A exoneração foi assinada por Braga Netto. Pedro José Vilar Godoy Horta foi um dos primeiros nomeadas por Regina Duarte

O presidente Jair Bolsonaro (Sem Partido-RJ) prossegue com a fritura da secretária de Cultura, Regina Duarte. Nesta sexta-feira (15), foi publicada em edição extra do Diário Oficial da União a exoneração de Pedro José Vilar Godoy Horta do cargo de secretário especial adjunto da Secretaria Especial da Cultura do Ministério do Cidadania.

A exoneração foi assinada pelo ministro-chefe da Casa Civil, Braga Netto. Ainda não foi escolhido um substituto.

Horta foi um dos primeiros nomeados por Regina Duarte.

Regina Duarte nomeou, no início de março, os primeiros integrantes de sua equipe, entre eles o advogado Pedro Machado Mastrobuono, que assumiu a presidência do Instituto Brasileiro de Museus (Ibram), e Godoy Horta, que passou a chefiar o gabinete dela.

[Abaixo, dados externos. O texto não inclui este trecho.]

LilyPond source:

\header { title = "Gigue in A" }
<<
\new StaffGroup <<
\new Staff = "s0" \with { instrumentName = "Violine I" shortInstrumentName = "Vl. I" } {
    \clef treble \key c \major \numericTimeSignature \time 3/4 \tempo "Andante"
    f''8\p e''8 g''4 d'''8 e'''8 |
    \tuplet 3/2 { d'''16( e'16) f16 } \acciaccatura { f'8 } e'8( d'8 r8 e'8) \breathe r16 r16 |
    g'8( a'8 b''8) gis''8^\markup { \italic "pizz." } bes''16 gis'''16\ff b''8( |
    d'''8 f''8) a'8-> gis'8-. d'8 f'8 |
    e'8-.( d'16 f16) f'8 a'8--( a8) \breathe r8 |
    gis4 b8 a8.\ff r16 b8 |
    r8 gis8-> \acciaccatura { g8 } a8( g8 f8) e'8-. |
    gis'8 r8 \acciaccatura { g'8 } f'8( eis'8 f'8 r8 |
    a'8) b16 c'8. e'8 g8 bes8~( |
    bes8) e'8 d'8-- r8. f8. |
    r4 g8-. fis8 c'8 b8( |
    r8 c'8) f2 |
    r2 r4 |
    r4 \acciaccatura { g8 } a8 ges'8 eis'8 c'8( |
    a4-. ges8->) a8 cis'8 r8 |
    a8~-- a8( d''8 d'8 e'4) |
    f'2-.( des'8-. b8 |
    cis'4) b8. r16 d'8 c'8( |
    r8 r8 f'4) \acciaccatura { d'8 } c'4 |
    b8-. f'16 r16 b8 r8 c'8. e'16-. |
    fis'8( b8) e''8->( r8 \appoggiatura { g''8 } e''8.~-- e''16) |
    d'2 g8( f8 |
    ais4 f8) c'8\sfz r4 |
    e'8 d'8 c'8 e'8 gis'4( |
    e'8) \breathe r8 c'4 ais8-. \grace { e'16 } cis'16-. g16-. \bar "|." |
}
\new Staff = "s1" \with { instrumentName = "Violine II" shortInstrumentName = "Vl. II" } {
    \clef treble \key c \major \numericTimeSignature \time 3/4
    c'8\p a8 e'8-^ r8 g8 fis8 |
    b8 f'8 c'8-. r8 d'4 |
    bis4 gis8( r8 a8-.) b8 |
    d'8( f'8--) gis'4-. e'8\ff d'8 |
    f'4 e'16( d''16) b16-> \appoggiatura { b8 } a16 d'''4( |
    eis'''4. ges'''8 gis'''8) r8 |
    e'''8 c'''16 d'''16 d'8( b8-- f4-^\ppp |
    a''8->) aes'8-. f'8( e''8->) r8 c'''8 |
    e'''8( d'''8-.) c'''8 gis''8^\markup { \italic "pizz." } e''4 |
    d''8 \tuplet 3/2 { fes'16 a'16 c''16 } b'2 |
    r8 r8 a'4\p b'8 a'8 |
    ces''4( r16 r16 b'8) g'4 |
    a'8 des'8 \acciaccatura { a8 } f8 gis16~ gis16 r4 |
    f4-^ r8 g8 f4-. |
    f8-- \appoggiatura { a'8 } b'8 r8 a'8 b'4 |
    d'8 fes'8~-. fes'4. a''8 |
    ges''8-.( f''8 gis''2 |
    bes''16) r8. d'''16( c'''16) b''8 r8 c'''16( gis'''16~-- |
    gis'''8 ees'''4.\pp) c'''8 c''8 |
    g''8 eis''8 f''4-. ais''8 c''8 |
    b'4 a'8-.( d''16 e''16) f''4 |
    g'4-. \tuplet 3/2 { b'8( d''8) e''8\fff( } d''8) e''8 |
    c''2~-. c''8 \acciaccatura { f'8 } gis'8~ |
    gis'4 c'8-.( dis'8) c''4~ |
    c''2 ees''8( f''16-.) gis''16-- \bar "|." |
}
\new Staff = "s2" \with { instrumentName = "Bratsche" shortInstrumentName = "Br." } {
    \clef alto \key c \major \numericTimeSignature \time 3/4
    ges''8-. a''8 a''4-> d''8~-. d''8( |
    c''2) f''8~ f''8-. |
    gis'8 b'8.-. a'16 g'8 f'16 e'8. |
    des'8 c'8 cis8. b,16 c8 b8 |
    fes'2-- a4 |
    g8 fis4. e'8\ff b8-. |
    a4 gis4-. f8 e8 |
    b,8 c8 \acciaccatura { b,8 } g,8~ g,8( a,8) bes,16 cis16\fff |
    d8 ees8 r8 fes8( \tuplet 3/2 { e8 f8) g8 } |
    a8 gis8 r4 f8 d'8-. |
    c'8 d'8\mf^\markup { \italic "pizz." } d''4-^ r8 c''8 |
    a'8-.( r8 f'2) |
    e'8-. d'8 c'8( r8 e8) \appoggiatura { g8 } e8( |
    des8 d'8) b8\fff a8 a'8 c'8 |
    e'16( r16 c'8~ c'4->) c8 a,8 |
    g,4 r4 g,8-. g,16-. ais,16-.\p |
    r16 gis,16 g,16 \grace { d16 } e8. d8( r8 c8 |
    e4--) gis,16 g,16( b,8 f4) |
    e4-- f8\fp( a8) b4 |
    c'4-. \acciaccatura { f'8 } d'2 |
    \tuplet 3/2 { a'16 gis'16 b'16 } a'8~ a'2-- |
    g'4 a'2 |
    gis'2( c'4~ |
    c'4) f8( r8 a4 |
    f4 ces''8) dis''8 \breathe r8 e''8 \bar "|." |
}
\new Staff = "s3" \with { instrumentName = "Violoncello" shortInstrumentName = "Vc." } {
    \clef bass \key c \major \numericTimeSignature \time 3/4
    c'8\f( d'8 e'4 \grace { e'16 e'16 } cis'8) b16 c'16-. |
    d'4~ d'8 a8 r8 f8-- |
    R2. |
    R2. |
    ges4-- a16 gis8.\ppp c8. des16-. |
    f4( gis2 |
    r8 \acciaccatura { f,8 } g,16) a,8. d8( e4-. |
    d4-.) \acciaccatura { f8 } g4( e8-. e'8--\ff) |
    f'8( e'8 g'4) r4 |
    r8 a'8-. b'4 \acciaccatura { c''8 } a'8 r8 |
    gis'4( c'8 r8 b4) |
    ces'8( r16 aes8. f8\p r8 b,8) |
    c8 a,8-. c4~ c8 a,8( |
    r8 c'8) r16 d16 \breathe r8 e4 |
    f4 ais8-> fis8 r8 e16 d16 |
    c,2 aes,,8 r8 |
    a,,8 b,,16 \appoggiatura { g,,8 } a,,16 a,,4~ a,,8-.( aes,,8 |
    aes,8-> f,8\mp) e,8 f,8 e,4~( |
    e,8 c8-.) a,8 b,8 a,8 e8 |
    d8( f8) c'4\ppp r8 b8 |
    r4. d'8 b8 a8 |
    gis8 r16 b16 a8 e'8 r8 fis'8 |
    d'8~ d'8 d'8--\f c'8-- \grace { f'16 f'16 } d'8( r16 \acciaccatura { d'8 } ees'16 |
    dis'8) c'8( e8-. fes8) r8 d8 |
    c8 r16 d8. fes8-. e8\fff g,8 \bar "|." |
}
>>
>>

Na ocasião, Regina também nomeou, como secretário de Economia Criativa, o professor de gestão cultural Aldo Luiz Valentim; a chefe da Secretaria de Direitos Autorais e Propriedade Intelectual , Alessandra da Silva Martins; e o chefe da Secretaria de Difusão e Infraestrutura Cultural, Caio Fagundes Kitade.

Regina Duarte ainda não comentou sobre a decisão do governo.

Debandada

A entrevista de Regina Duarte à CNN Brasil, na qual ela minimizou a ditadura militar, a tortura praticada no período e as mortes recentes de nomes do setor artístico, fez com que uma de suas assessoras pedisse demissão.

Nesta sexta-feira, por conta da desastrada entrevista de Regina Duarte à CNN Brasil, a sua assessora especial, Regina Giraldi, resolveu deixar o cargo. Ela era responsável por responder por demandas da imprensa da secretária especial da Cultura.

O Jornal Nacional da TV Globo reproduziu, no último sábado (9), trechos de uma manifesto assinado por mais de 500 artistas contra a secretária Especial de Cultura, Regina Duarte, e as declarações feitas por ela durante entrevista concedida à rede CNN Brasil.

“O grupo diz que faz parte da maioria de brasileiros que ‘não tolera os crimes cometidos por qualquer governo, que repudia a corrupção e a tortura e que não deseja a volta da ditadura militar’”, disse o apresentador Flavio Fachel ao ler trecho do manifesto.

“O manifesto termina dizendo: ‘Ela não nos representa’”, acrescentou.